Deux exemples récents illustrent cette alternative. D’abord, le trait tiré sur la politique par Nicolas Hulot, de retour fin novembre dans sa fondation après avoir brigué en vain l’investiture d’Europe Écologie-Les Verts (EELV) pour la présidentielle de 2012. Nathalie Kosciusko-Morizet, ministre de l’Écologie et secrétaire général adjointe de l’UMP, livre sa lecture le 22 novembre, lors d’une convention de l’UMP : « C’est bon pour l’écologie, c’est bon qu’il reste là […]. Si les Verts n’en veulent pas, je crois que tous les Français en veulent ! » La place de l’écologiste le plus populaire du pays serait donc hors de l’arène politique.
Dans le même temps, EELV signe un accord électoral avec le PS pour les législatives de l’an prochain, quitte à saper la campagne de sa candidate Eva Joly : si la gauche l’emporte, EELV pourrait être la troisième force politique de l’Assemblée nationale avec une trentaine de députés. Une première, et un gain significatif d’influence politique pour l’écologie.
Alors que la crise écologique est désormais largement reconnue, la voie de l’écologisation de la politique a montré ses limites : l’écologie n’a jamais constitué qu’une excroissance mal assumée dans le corpus des partis traditionnels, la greffe « transgénique » n’a pas eu lieu. Les socialistes font toujours semblant, la droite lance un Grenelle sans les politiques et le piétine quelques mois plus tard, car « l’environnement, ça commence à bien faire » , explique Nicolas Sarkozy. Aussi, depuis trois ans, la France assiste à une politisation marquée de l’écologie : EELV a pris son essor (en 2008), rejoint par de nombreux acteurs dans l’espoir que la voie des urnes et l’exercice du pouvoir politique, du local au national, puissent enfin donner des résultats.
Trois ouvrages parus récemment, et dont les auteurs sont convaincus de la pertinence de cette poussée historique, passent donc à la question suivante : « Où vont les écologistes en politique, à quoi servent-ils ? » Fin observateur de la mouvance écologiste, le sociologue Erwan Lecœur situe son propos [^2] à la charnière du 13 novembre 2010, date de naissance officielle d’EELV : peut-être une étape décisive de la construction de l’écologie politique, marquée par des hauts et des bas continus, des intuitions fructueuses et des indécisions. Pourquoi cette trajectoire atypique, cette difficulté chronique à capitaliser dans les urnes la sympathie croissante de l’opinion pour les idées de l’écologie ? C’est, dit-il, parce qu’elle se refuse à adhérer aux schémas classiques qui structurent le débat politique en France, polarisé par l’affrontement gauche-droite. Du « ni-ni » du début des années 1990 d’un Antoine Waechter refusant toute alliance avec d’autres partis, on est passé à l’affirmation d’un « au-delà » plus mûri.
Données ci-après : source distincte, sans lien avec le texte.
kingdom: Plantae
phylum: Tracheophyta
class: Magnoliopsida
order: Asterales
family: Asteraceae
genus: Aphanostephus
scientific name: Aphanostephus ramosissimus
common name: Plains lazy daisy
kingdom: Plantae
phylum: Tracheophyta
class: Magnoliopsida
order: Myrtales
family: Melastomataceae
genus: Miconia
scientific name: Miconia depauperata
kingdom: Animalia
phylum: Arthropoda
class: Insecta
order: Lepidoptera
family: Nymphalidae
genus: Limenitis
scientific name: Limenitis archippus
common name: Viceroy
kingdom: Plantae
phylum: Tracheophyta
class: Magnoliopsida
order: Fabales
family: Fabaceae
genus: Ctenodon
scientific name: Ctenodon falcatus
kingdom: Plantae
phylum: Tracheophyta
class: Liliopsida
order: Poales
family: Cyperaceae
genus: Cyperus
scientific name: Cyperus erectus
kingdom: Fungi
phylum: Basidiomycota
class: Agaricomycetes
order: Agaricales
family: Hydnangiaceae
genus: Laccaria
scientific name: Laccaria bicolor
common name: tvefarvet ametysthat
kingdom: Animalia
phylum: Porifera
L’écologie, soutient Erwan Lecœur, s’affirme comme une pensée « de la rupture » , refusant d’être assujettie au diagramme politique bipolaire en vigueur. Le mouvement ouvrier, en son temps, n’avait-il pas été sommé de se définir par rapport aux monarchistes et aux républicains ?, rappelle Alain Lipietz, un des penseurs de l’écologie politique [^3].
Erwan Lecœur nourrit son propos de fragments d’entretiens réalisés avec José Bové, Cécile Duflot, Daniel Cohn-Bendit (EELV) et Corinne Lepage (CAP 21), acteurs aux parcours très divers, mais dont l’engagement soutient une vision de l’écologie comme « politique de civilisation » dont le siècle serait arrivé.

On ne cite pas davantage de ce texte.